Millwood, Braves Scalp Expos
Kevin Millwood has as many wins as any pitcher in the major leagues. Still, he hasn't lost sight of his role in the Atlanta Braves rotation.
Yes, he's still the fifth starter.
"When I look at the other guys, I see (three) Cy Young winners and Denny Neagle, who won 20 games last year," Millwood said after pitching a four-hitter Sunday for a 5-1 victory over the Montreal Expos. "I've not done half the things those other guys have done."
Millwood (9-2) is catching up fast. He joined teammates Tom Glavine Greg Maddux as the NL's top winners, and no one in the AL has more than nine wins, either.
With his second complete game, Millwood also helped Bobby Cox equal Frank Selee as the winningest manager in Braves history.
"I'm still the fifth starter, but that doesn't mean I can't be a winner," Millwood said.
Cox has done plenty of winning during his two stints as the Braves manager, improving to 1,004-819. His overall mark is 1,359-1,111, making him the 22nd winningest manager in baseball history.
Selee won 1,004 games from 1890-1901 when the Braves were in their original city, Boston.
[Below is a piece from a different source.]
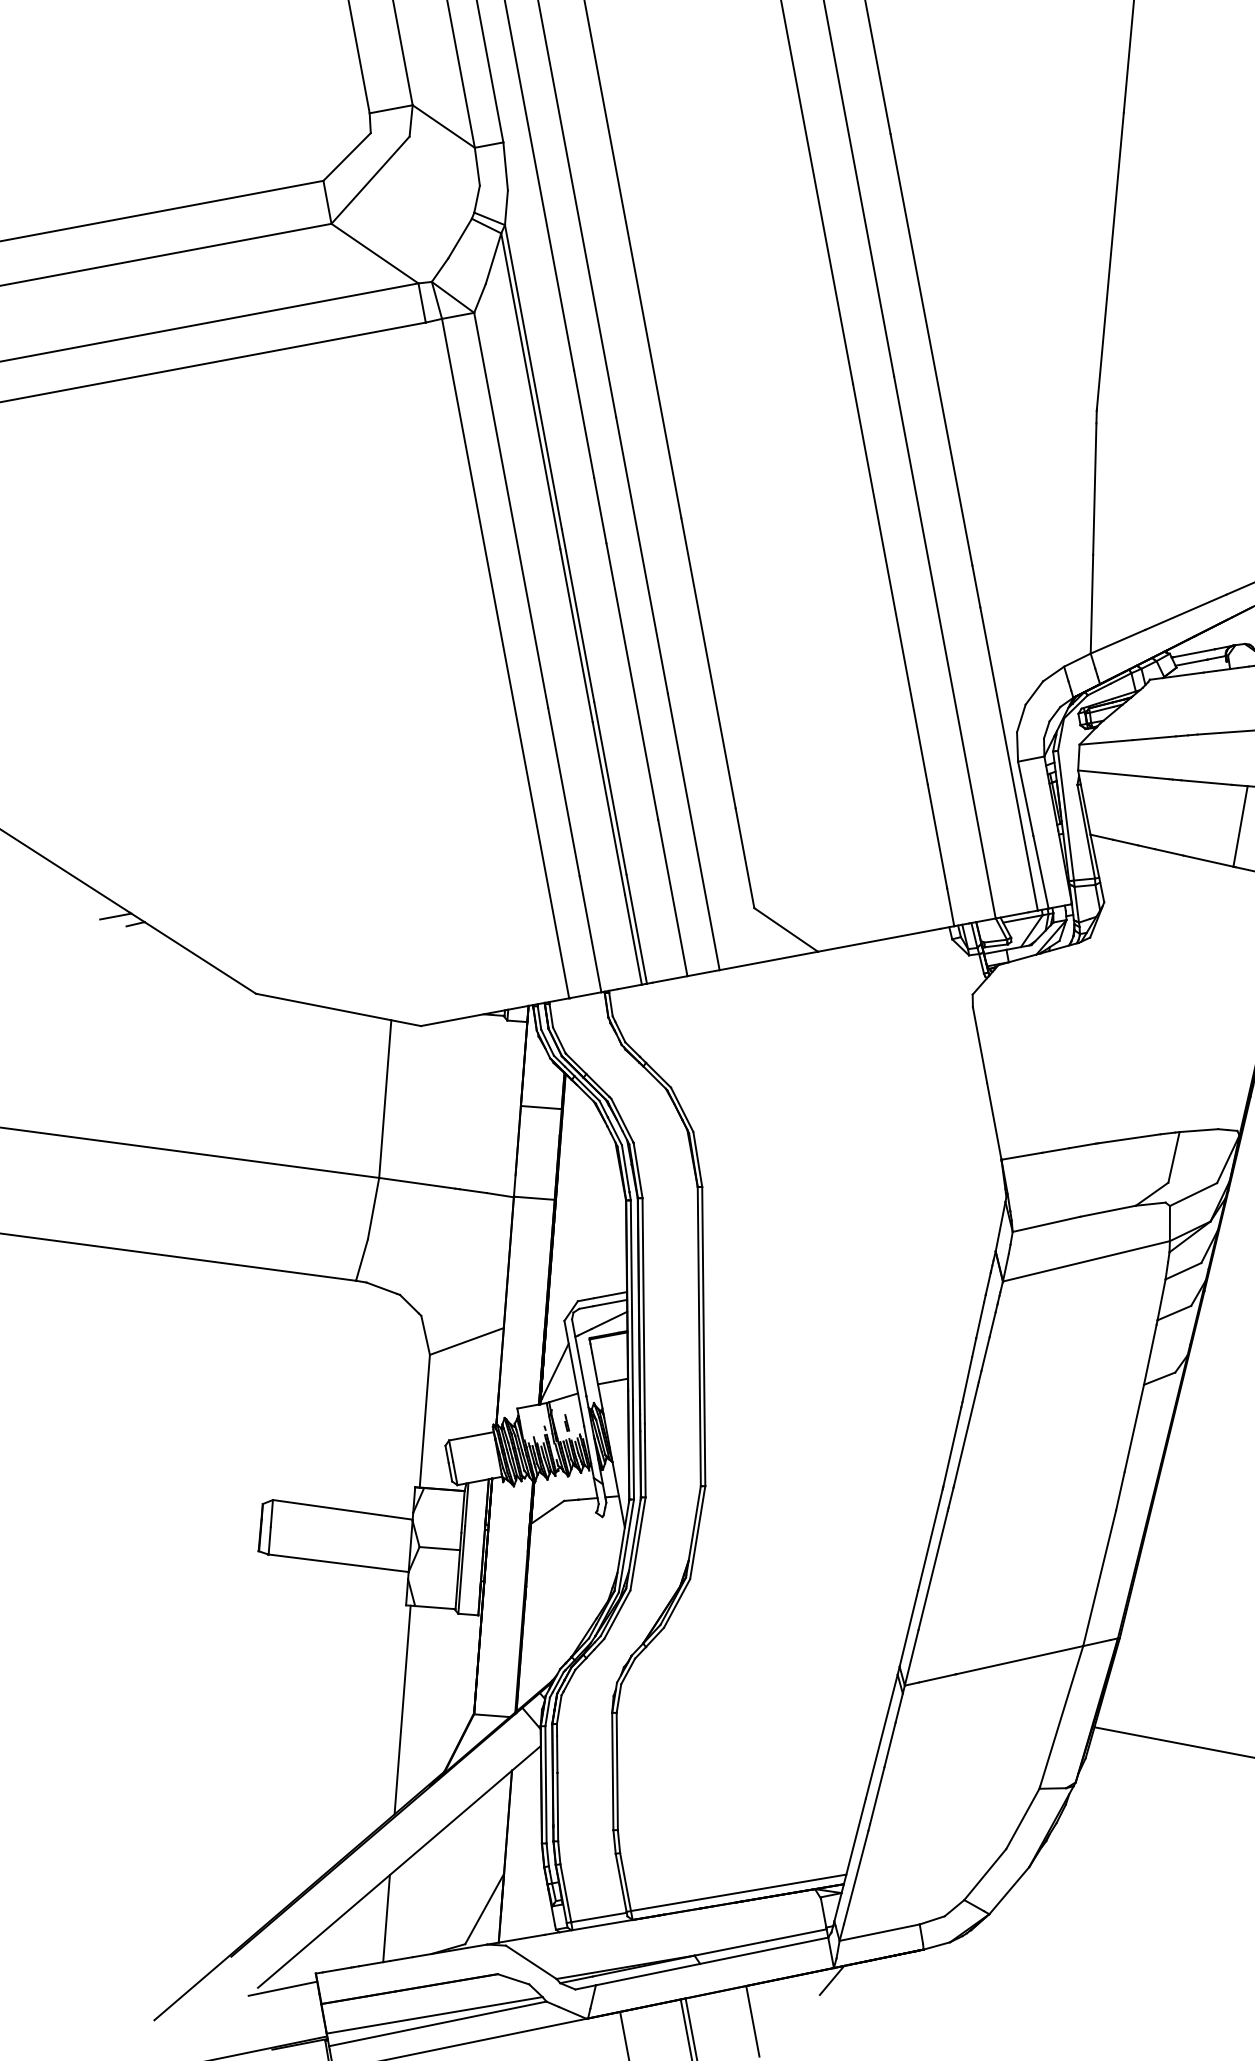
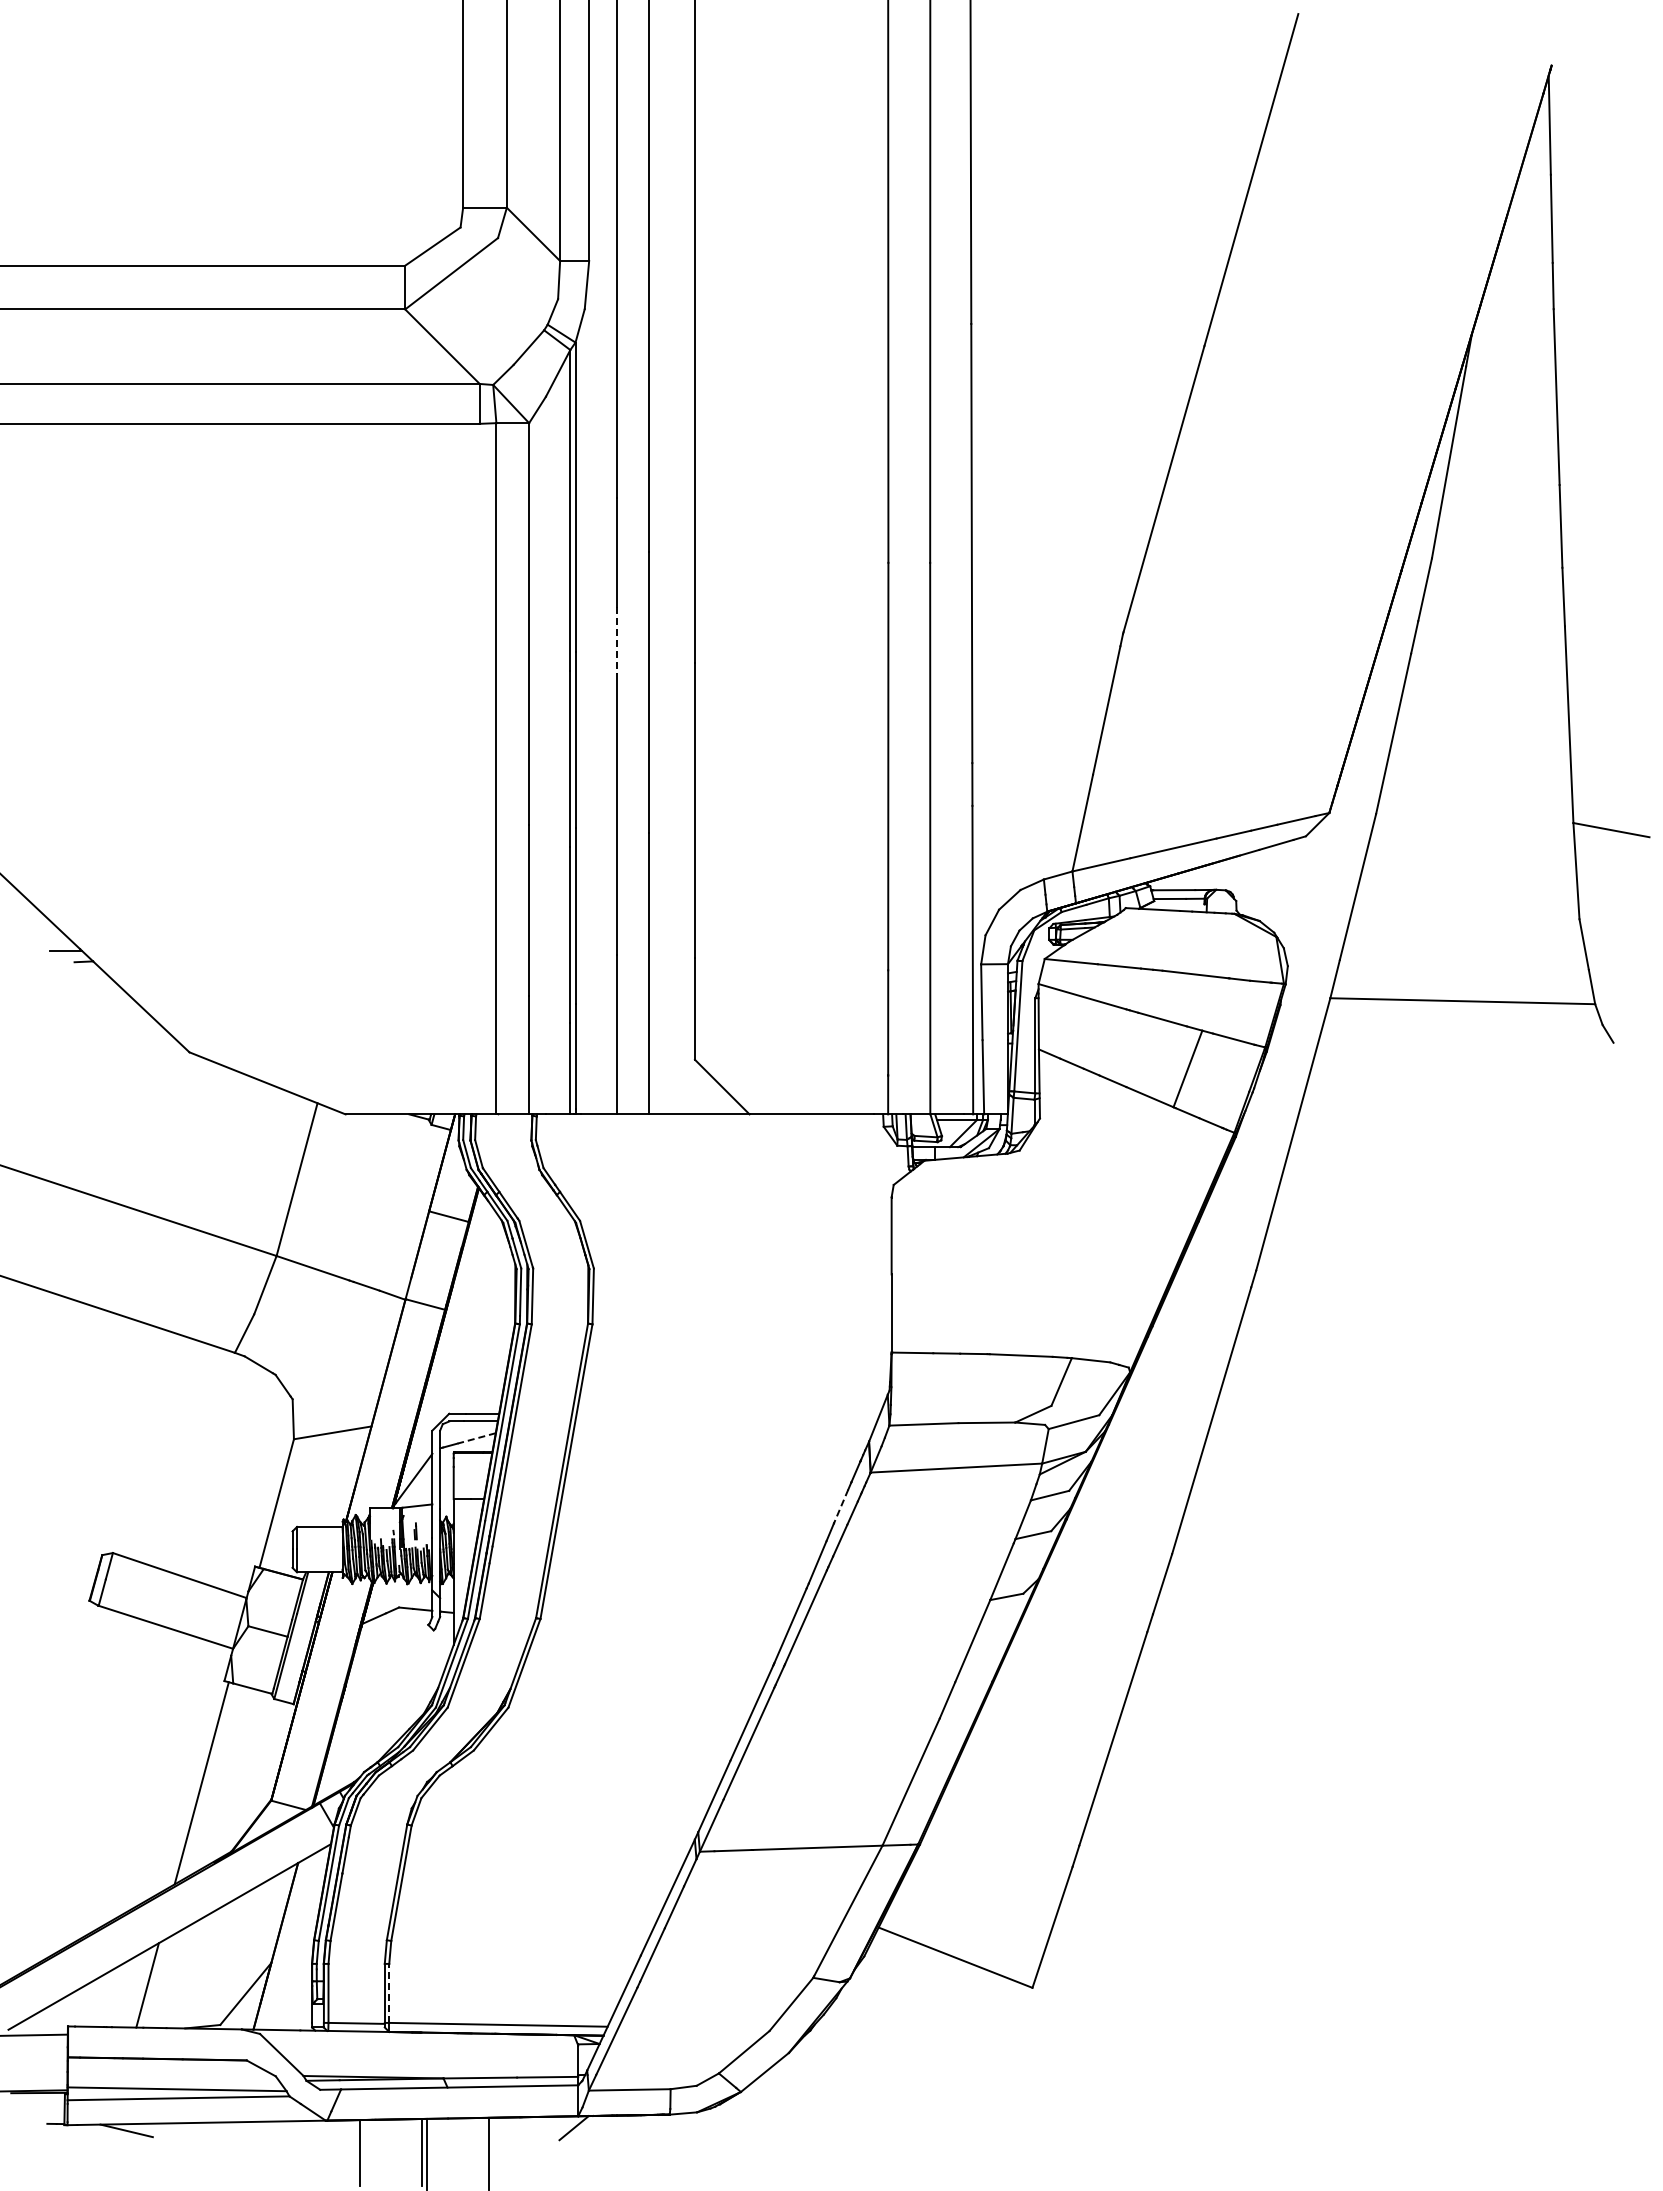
line: (600, 511) -> (616, 641), solid -> dashed
line: (609, 1320) -> (476, 1438), solid -> dashed
line: (979, 1320) -> (840, 1506), solid -> dashed
line: (625, 1882) -> (389, 1993), solid -> dashed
His teams won five NL pennants, one more than Cox has achieved during the Braves' run of success in the 1990s.
"I don't know much about that guy," Cox said of Selee. "But it's great to be leading something. I'll take it."
Millwood overcame a third-inning homer by his Montreal counterpart, Carlos Perez, retiring the next 12 hitters. Millwood had seven strikeouts and just one walk -- to the first hitter of the game -- as 77 of his 113 pitches were strikes.
"I was a little tired in the eighth inning, but I battled through it," he said. "I told Bobby I wanted to be out there in the ninth inning, and he showed confidence in me."
Millwood has gotten ample support from his teammates, who have averaged 6.2 runs in his 13 starts.
"If I didn't have the defense and hitting I've been getting, I wouldn't be 9-2. I wouldn't be close to 9-2," he said. "The whole team is 9-2 with me."
Perez (6-5) hit his third career homer, but Atlanta bounced back immediately in the bottom of the third, scoring three runs with two outs.
Gerald Williams, making a rare start, had an RBI single and Tony Graffanino followed with a run-scoring triple on the first of three plays in which Montreal outfielders made futile attempts for fly balls.
Rondell White plopped to the ground short of Graffanino's liner, which skipped pst the center fielder while Williams scored all the way from first. Graffanino came home when Chipper Jones blooped a single to right, the ball eluding the dive of Vladimir Guerrero.
In the fourth, the braves scored two more runs on Ozzie Guillen's triple, a low liner that skidded under Guerrero's glove while Javy Lopez and Danny Bautista came around to score.
"I don't like the way they hit stupid bloopers with two outs," said Perez, who went seven innings, surrendering nine hits and all five runs. "I didn't see anyone hit the ball hard ... (just) those stupid bloopers with two outs."
Perez and Brad Fullmer, who had two of the four hits, were about the only Montreal players to have any success against Millwood on a sweltering day with temperatures hovering at 90 degrees.
"He is a good pitcher," Perez said. "I give him credit, going nine innings in that kind of weather. He has very good stuff."